Collected data:
+ + + + + + +
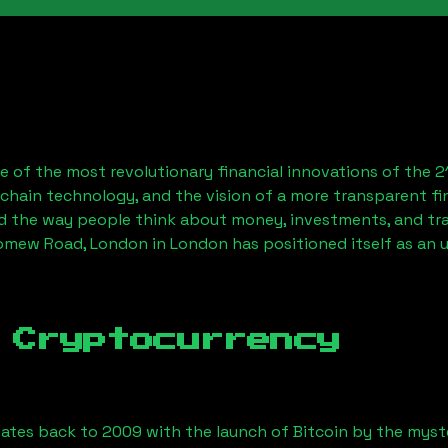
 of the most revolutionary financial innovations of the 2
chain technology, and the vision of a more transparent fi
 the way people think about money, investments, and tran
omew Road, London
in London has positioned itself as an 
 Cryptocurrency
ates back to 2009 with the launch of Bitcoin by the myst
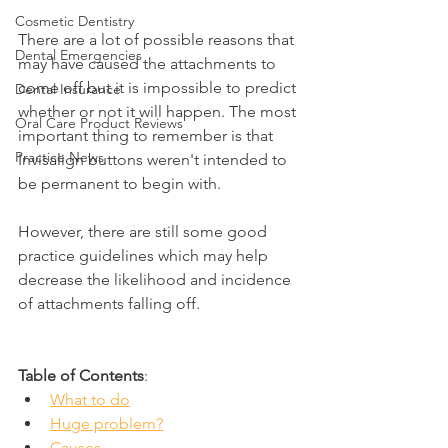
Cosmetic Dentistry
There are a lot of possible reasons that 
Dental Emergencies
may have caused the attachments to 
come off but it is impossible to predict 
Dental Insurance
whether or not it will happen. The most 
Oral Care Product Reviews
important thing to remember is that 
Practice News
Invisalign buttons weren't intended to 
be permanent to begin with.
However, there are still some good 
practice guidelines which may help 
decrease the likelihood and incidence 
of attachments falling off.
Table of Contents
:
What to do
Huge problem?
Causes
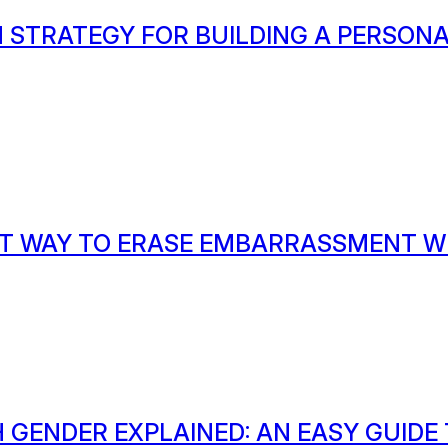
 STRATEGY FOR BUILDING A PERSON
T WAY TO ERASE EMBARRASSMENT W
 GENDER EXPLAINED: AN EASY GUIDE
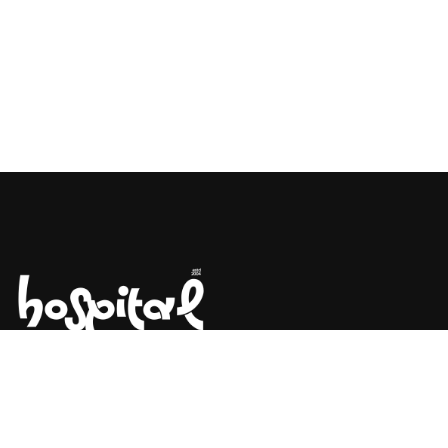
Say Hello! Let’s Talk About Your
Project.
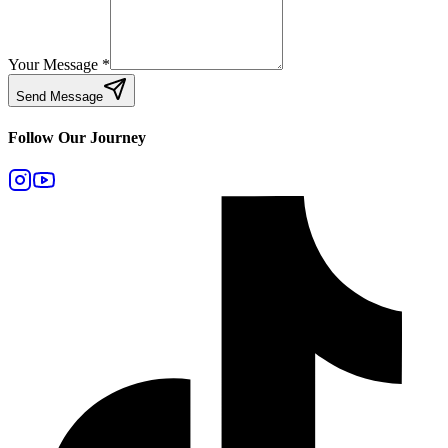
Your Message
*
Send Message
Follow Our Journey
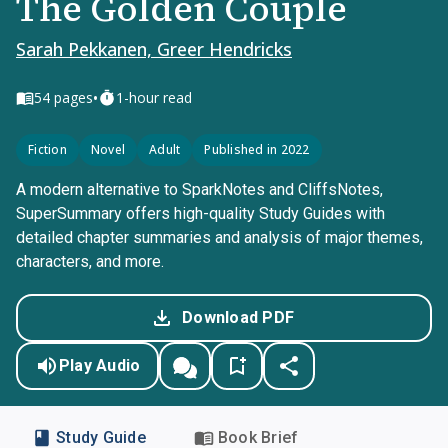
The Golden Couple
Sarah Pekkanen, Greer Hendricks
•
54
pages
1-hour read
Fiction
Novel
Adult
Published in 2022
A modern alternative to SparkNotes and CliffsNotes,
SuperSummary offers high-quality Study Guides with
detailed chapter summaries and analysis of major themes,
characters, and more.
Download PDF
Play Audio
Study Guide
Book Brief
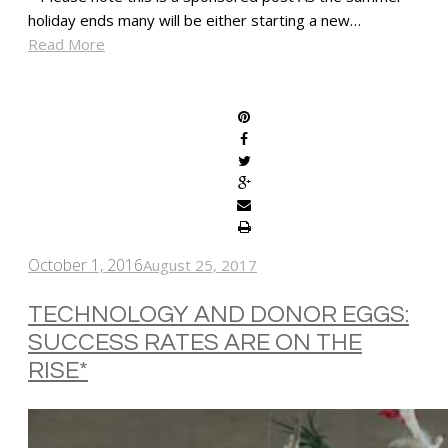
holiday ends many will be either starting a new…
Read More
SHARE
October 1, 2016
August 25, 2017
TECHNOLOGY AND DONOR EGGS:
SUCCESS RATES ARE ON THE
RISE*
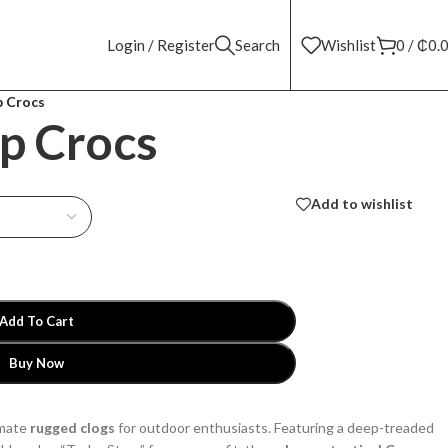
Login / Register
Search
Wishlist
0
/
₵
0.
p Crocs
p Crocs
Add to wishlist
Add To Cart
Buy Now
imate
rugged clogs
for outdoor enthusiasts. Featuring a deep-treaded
+ + + + + + +
About this exercise
Please set down, exactly and with no pictures, the lines in the entries above starting at the one holding "practice guidelines which may help" and ending at the one holding "Published in 2022", ends included.

Exercise solution
practice guidelines which may help 
decrease the likelihood and incidence 
of attachments falling off.
Table of Contents
:
What to do
Huge problem?
Causes
 STRATEGY FOR BUILDING A PERSON
T WAY TO ERASE EMBARRASSMENT W
 GENDER EXPLAINED: AN EASY GUIDE
Say Hello! Let’s Talk About Your
Project.
Your Message
*
Send Message
Follow Our Journey
The Golden Couple
Sarah Pekkanen, Greer Hendricks
•
54
pages
1-hour read
Fiction
Novel
Adult
Published in 2022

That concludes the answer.